Certo l'insegnamento della risalita di emergenza controllata nuotando
perde di valore se il subacqueo deve ancora effettuare venti minuti di
decompressione! Quindi se si intende superare anche di un solo minuto la
curva di sicurezza, si ricade nell'immersione tecnica, che obbliga a
pianificare il profilo della stessa, il programma di decompressione (con
gli eventuali programmi di emergenza) e persino la configurazione di
attrezzature necessaria per risolvere eventuali problemi. Immaginate un
esaurimento d'aria od un'improvvisa interruzione della sua erogazione a
causa, per esempio, dell'ostruzione del tubo di pescaggio. Cosa potreste
fare se non avete una riserva di aria separata e dovete ancora fare
decompressione? Nessuna configurazione tradizionale adottata dai
subacquei permette individualmente di risolvere questo problema, se non
affidandosi completamente al compagno. E cosa si può fare se è
necessario effettuare la decompressione, c'è corrente e non si trova più
la cima di risalita? Dovrete disporre di mulinello e pallone. Ecco
quindi che superare il limite della curva di sicurezza impone di avere a
disposizione riserve di gas, attrezzature speciali e di pianificare
accuratamente il consumo. Se si vuole prolungare la permanenza sul fondo
basta usare Nitrox al posto dell'aria.
L'accesso diretto alla superficie
Un corollario alle immersioni in curva di sicurezza è quello
dell'accesso diretto alla superficie. Lo scopo di rimanere nei limiti
della curva di sicurezza è quello di garantire un'immediata risalita
diretta alla superficie. Ovvio quindi che se siamo penetrati nei meandri
di un relitto o di una grotta e non vediamo più l'uscita, non siamo in
grado di raggiungere la superficie direttamente, anche se la profondità
alla quale ci troviamo è solo di pochi metri! Per questo in USA si distingue
fra immersioni in grotta ("cavern diving"), cioè negli antri illuminati
dalla luce solare, ed immersioni speleosub ("cave diving"), cioè in
anfratti od in zone buie. Oltre all'ampiezza dei passaggi, l'elemento
chiave è che il subacqueo in difficoltà possa raggiungere la superficie
seguendo solo la direzione della luce.
Il
sistema di coppia
Un altro fondamento delle tecniche didattiche di tutti i corsi iniziali
è l'utilizzo del sistema di coppia. In genere durante i corsi è data
molta enfasi all'attuazione di questo sistema durante la vestizione od
il controllo delle attrezzature. È altrettanto (abbiamo qualche timore
nello scrivere un più realistico "molto più") importante dare enfasi
all'applicazione delle regole del sistema di coppia in acqua! Quante
volte si vedono due compagni d'immersione nuotare a discreta distanza
fra loro? E pensare che bisognerebbe sempre restare a portata di
braccio! L'immersione solitaria ("solo-diving") è un'attività non molto
più rischiosa di quella in coppia, se praticata con le dovute tecniche.

### Estratti del materiale

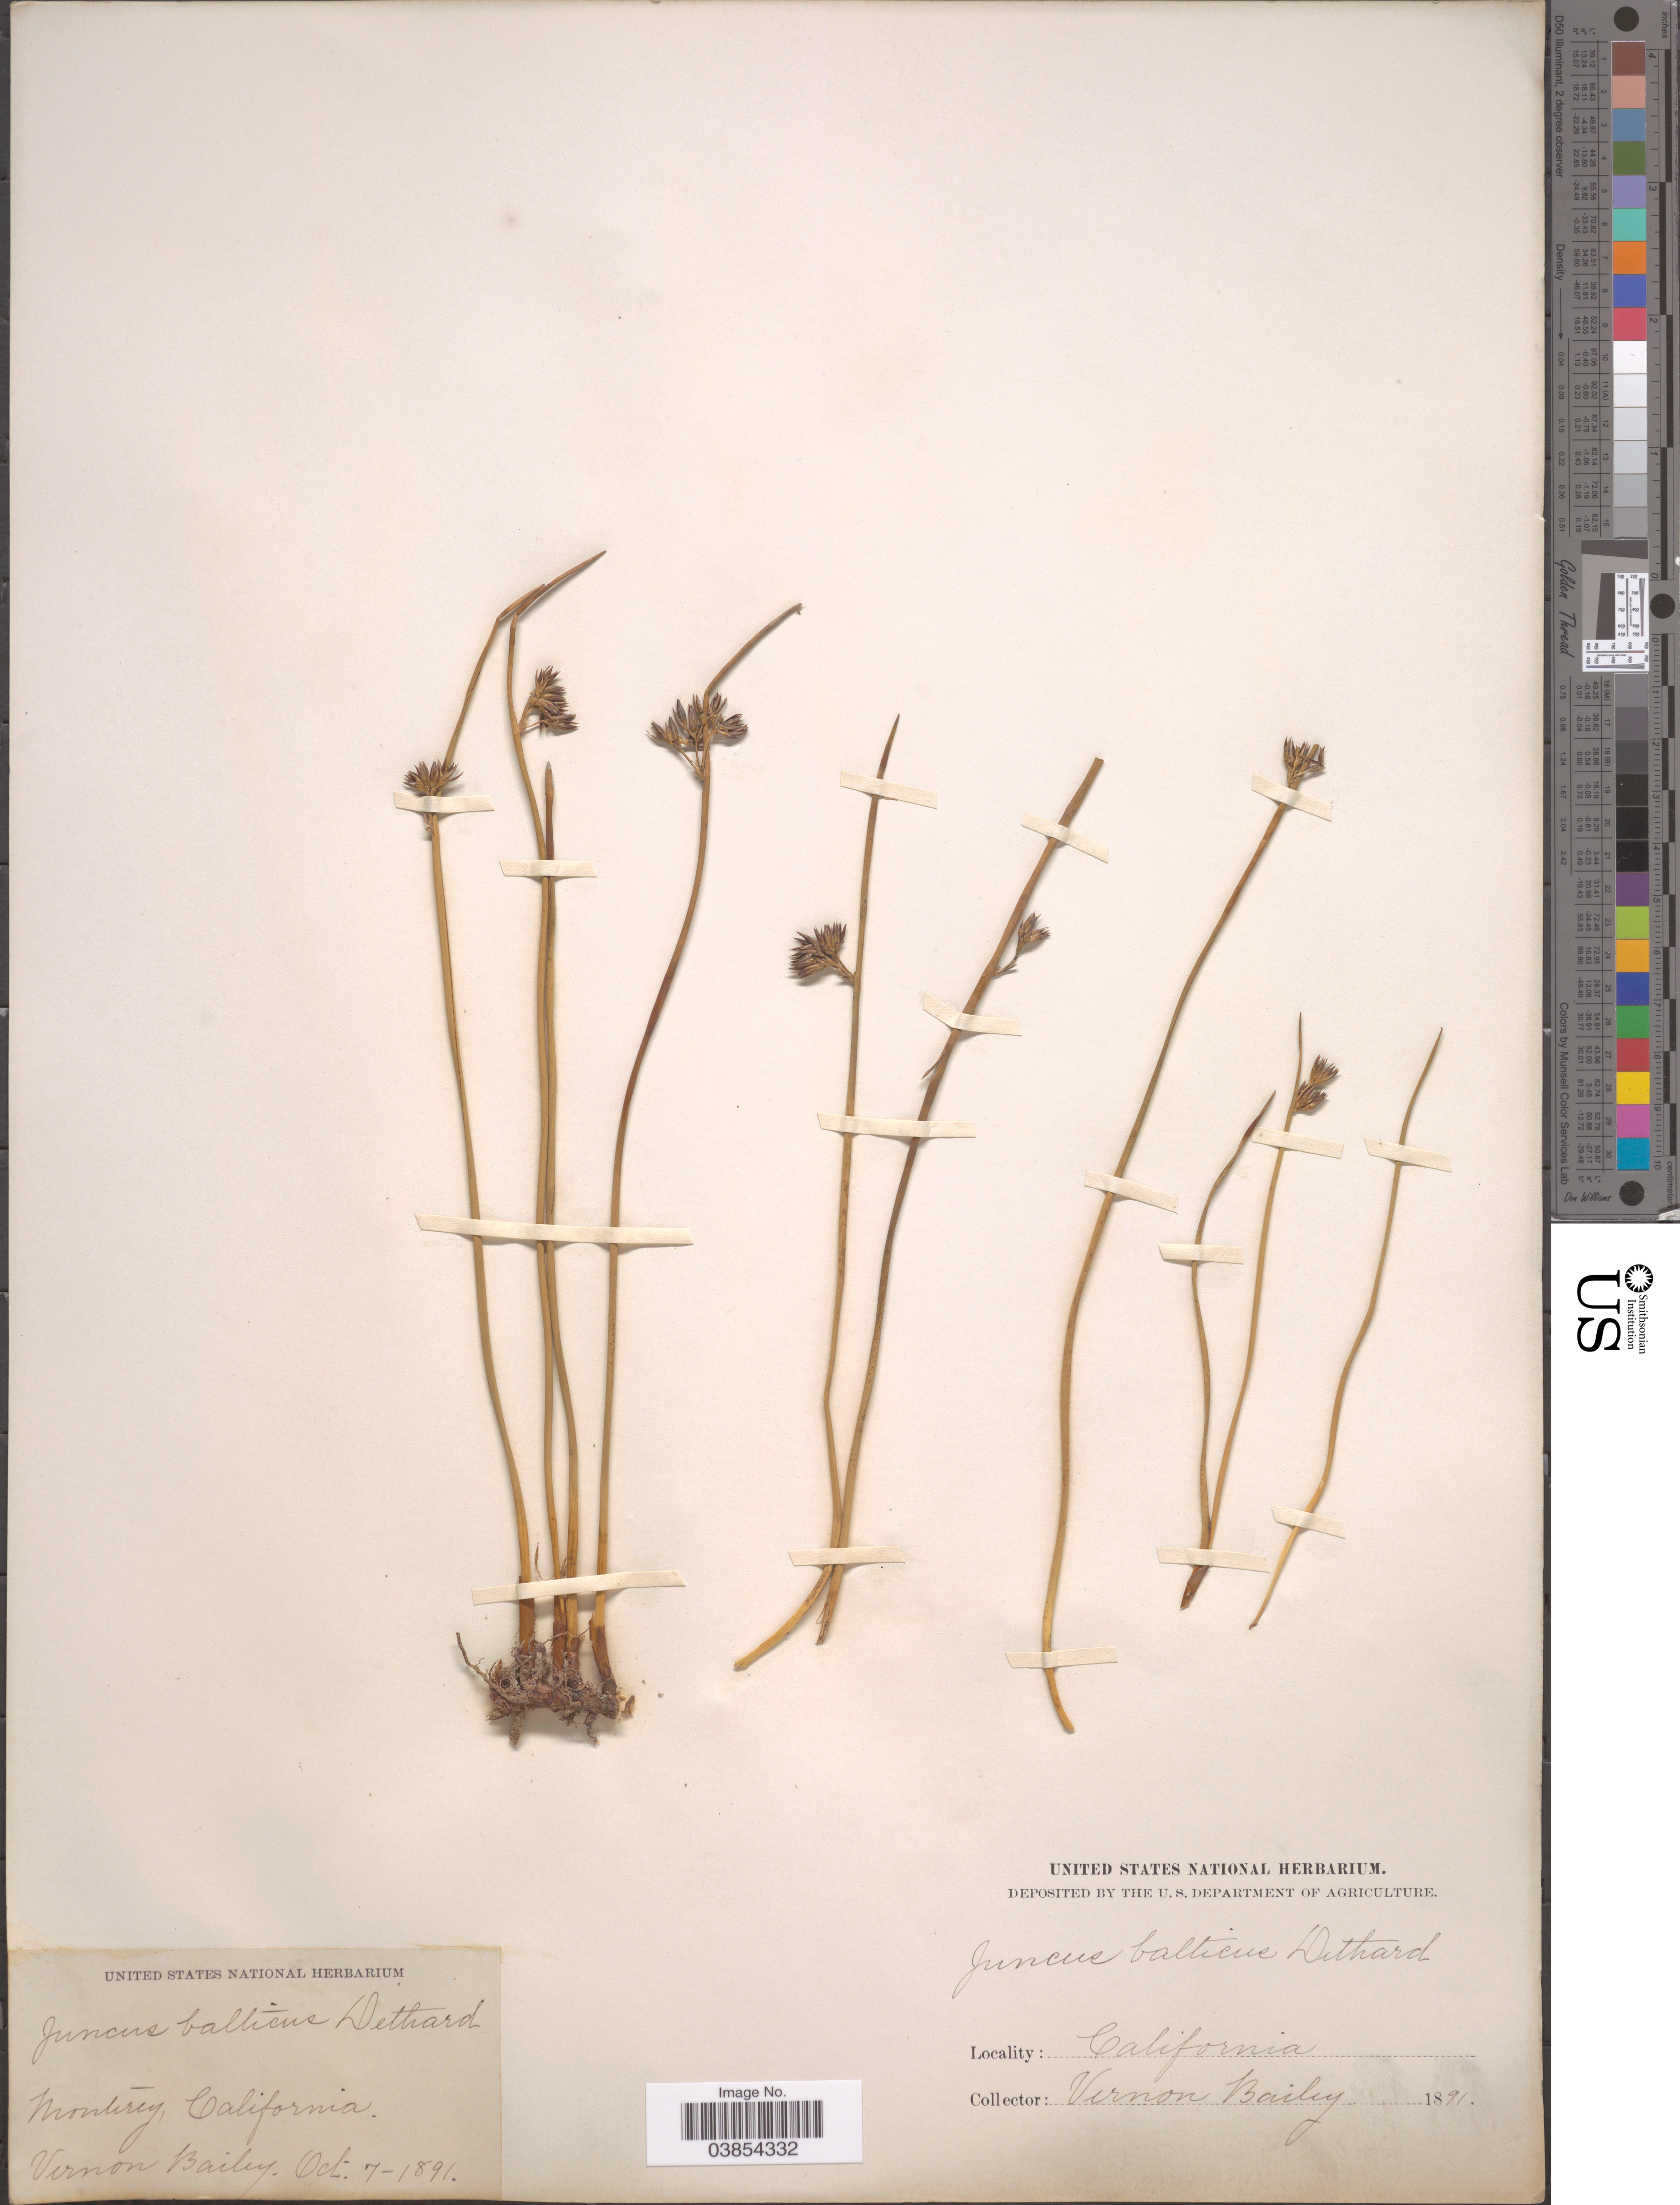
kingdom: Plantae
==
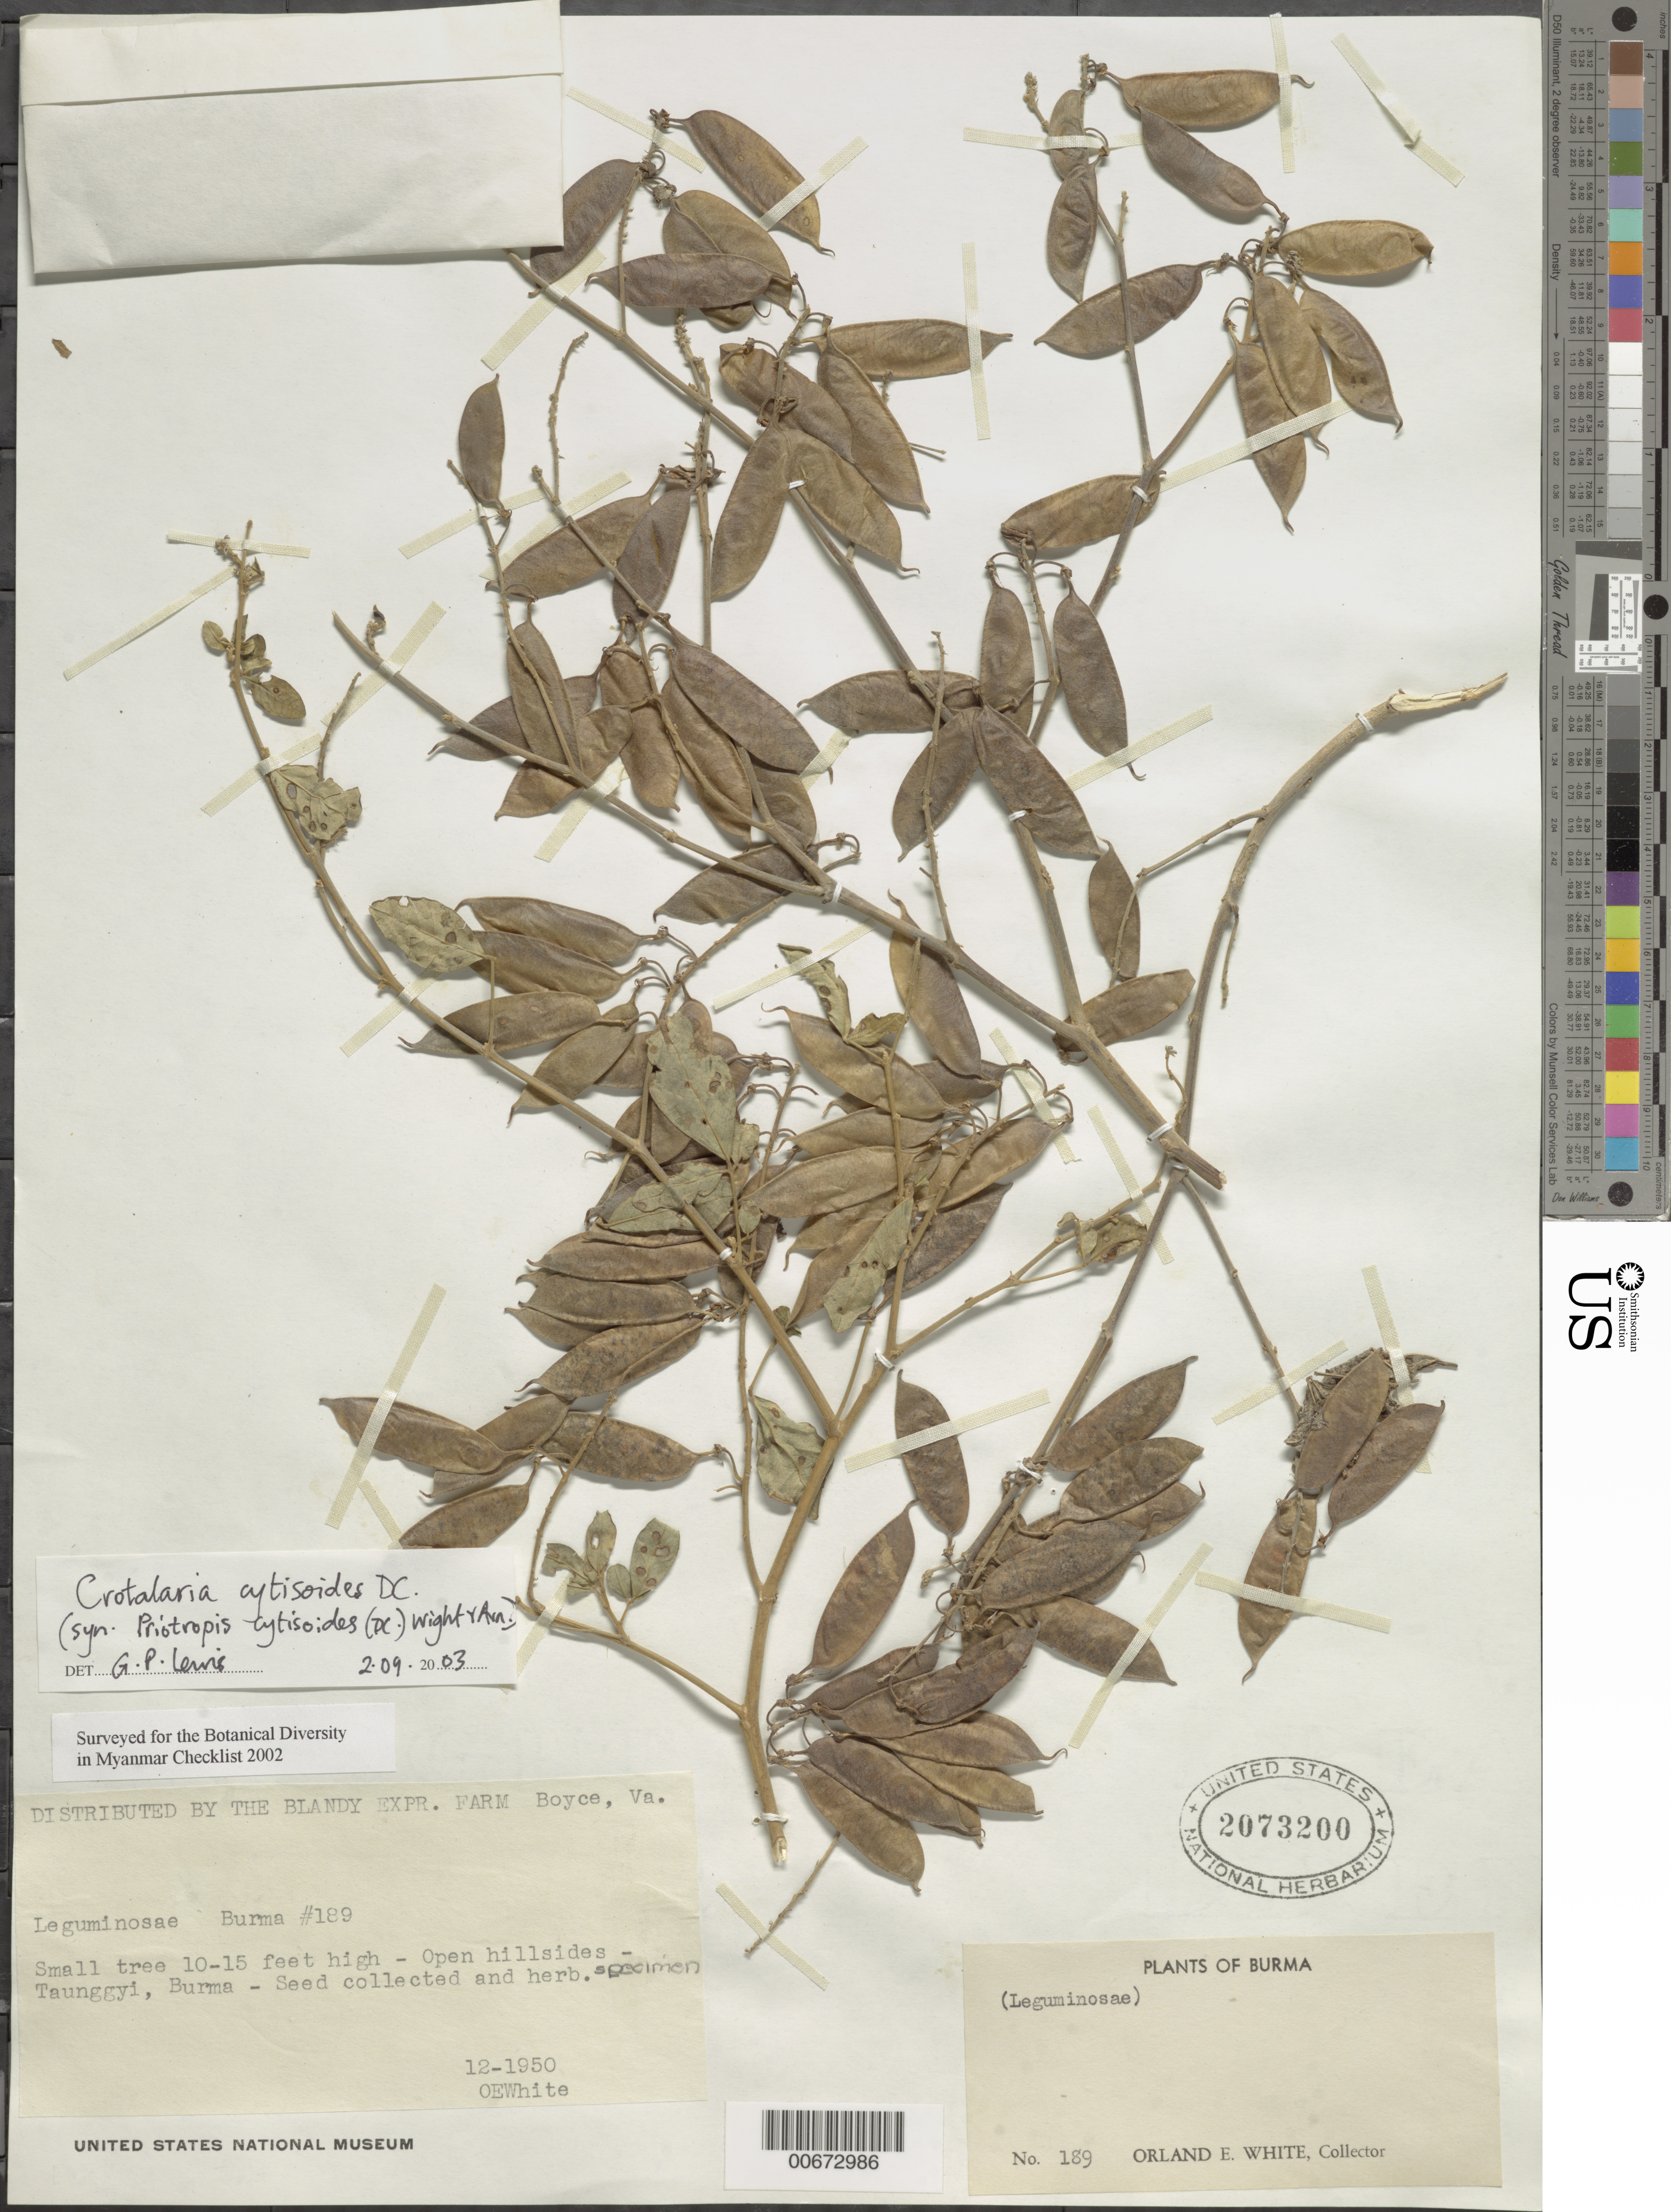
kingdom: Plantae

### Il compito
Traduci in inglese questa frase del brano sulla subacquea: «Se si vuole prolungare la permanenza sul fondo basta usare Nitrox al posto dell'aria.»

### Risposta
If you want to extend your time on the bottom, it is enough to use Nitrox instead of air.